Items from a dataset
--- Start ---
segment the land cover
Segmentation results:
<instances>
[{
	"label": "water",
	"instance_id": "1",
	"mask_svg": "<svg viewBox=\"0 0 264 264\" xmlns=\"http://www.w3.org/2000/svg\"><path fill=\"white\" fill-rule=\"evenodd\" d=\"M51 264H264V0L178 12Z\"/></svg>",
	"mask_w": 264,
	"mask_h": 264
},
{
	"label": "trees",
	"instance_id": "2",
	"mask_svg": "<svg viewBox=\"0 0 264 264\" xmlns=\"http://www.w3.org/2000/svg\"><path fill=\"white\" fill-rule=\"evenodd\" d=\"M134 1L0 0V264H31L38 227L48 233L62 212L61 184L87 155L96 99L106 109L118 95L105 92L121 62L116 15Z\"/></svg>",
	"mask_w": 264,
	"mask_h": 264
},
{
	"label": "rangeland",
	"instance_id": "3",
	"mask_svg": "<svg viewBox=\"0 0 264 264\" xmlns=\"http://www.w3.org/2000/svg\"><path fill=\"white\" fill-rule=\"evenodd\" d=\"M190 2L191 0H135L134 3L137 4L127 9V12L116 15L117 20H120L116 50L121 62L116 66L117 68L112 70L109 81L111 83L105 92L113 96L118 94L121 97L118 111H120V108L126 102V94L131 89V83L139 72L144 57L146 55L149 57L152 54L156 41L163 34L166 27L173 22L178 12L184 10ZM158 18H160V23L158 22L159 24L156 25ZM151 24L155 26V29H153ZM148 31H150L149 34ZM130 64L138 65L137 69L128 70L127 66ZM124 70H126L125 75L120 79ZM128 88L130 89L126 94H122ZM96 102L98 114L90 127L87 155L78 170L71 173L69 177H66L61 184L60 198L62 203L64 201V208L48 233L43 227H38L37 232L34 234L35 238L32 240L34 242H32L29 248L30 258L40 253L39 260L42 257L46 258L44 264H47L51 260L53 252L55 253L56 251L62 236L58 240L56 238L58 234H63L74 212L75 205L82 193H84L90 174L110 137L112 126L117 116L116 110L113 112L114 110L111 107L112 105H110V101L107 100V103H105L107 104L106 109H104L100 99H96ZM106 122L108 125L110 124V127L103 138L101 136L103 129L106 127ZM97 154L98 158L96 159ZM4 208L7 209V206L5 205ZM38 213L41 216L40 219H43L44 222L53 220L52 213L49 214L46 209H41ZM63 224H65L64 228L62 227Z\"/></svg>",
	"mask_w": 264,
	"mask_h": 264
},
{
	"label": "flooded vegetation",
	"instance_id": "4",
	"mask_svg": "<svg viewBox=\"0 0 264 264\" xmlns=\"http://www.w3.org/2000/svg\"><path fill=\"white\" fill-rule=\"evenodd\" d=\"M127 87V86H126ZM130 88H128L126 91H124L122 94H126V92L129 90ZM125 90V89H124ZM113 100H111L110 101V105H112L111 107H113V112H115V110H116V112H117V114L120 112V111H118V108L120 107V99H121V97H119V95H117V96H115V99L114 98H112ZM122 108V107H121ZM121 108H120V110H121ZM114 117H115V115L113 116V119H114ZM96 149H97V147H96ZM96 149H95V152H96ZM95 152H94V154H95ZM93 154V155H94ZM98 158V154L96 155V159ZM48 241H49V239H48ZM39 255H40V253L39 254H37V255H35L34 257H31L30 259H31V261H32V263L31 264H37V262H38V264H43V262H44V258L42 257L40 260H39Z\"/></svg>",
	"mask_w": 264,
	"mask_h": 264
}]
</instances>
--- End ---
__WHAT YOU ARE ASKED TO DO__
Reproduce all of the records exactly.

__ANSWER TO THE TASK__
segment the land cover
Segmentation results:
<instances>
[{
	"label": "water",
	"instance_id": "1",
	"mask_svg": "<svg viewBox=\"0 0 264 264\" xmlns=\"http://www.w3.org/2000/svg\"><path fill=\"white\" fill-rule=\"evenodd\" d=\"M51 264H264V0L178 12Z\"/></svg>",
	"mask_w": 264,
	"mask_h": 264
},
{
	"label": "trees",
	"instance_id": "2",
	"mask_svg": "<svg viewBox=\"0 0 264 264\" xmlns=\"http://www.w3.org/2000/svg\"><path fill=\"white\" fill-rule=\"evenodd\" d=\"M134 1L0 0V264H31L38 227L48 233L62 212L61 184L87 155L96 99L106 109L118 95L105 92L121 62L116 15Z\"/></svg>",
	"mask_w": 264,
	"mask_h": 264
},
{
	"label": "rangeland",
	"instance_id": "3",
	"mask_svg": "<svg viewBox=\"0 0 264 264\" xmlns=\"http://www.w3.org/2000/svg\"><path fill=\"white\" fill-rule=\"evenodd\" d=\"M190 2L191 0H135L134 3L137 4L127 9V12L116 15L117 20H120L116 50L121 62L116 66L117 68L112 70L109 81L111 83L105 92L113 96L118 94L121 97L118 111H120V108L126 102V94L131 89V83L139 72L144 57L146 55L149 57L152 54L156 41L163 34L166 27L173 22L178 12L184 10ZM158 18H160V23L158 22L159 24L156 25ZM151 24L155 26V29H153ZM148 31H150L149 34ZM130 64L138 65L137 69L128 70L127 66ZM124 70H126L125 75L120 79ZM128 88L130 89L126 94H122ZM96 102L98 114L90 127L87 155L78 170L71 173L69 177H66L61 184L60 198L62 203L64 201V208L48 233L43 227H38L37 232L34 234L35 238L32 240L34 242H32L29 248L30 258L40 253L39 260L42 257L46 258L44 264H47L51 260L53 252L55 253L56 251L62 236L58 240L56 238L58 234H63L74 212L75 205L82 193H84L90 174L110 137L112 126L117 116L116 110L113 112L114 110L111 107L112 105H110V101L107 100V103H105L107 104L106 109H104L100 99H96ZM106 122L108 125L110 124V127L103 138L101 136L103 129L106 127ZM97 154L98 158L96 159ZM4 208L7 209V206L5 205ZM38 213L41 216L40 219H43L44 222L53 220L52 213L49 214L46 209H41ZM63 224H65L64 228L62 227Z\"/></svg>",
	"mask_w": 264,
	"mask_h": 264
},
{
	"label": "flooded vegetation",
	"instance_id": "4",
	"mask_svg": "<svg viewBox=\"0 0 264 264\" xmlns=\"http://www.w3.org/2000/svg\"><path fill=\"white\" fill-rule=\"evenodd\" d=\"M127 87V86H126ZM130 88H128L126 91H124L122 94H126V92L129 90ZM125 90V89H124ZM113 100H111L110 101V105H112L111 107H113V112H115V110H116V112H117V114L120 112V111H118V108L120 107V99H121V97H119V95H117V96H115V99L114 98H112ZM122 108V107H121ZM121 108H120V110H121ZM114 117H115V115L113 116V119H114ZM96 149H97V147H96ZM96 149H95V152H96ZM95 152H94V154H95ZM93 154V155H94ZM98 158V154L96 155V159ZM48 241H49V239H48ZM39 255H40V253L39 254H37V255H35L34 257H31L30 259H31V261H32V263L31 264H37V262H38V264H43V262H44V258L42 257L40 260H39Z\"/></svg>",
	"mask_w": 264,
	"mask_h": 264
}]
</instances>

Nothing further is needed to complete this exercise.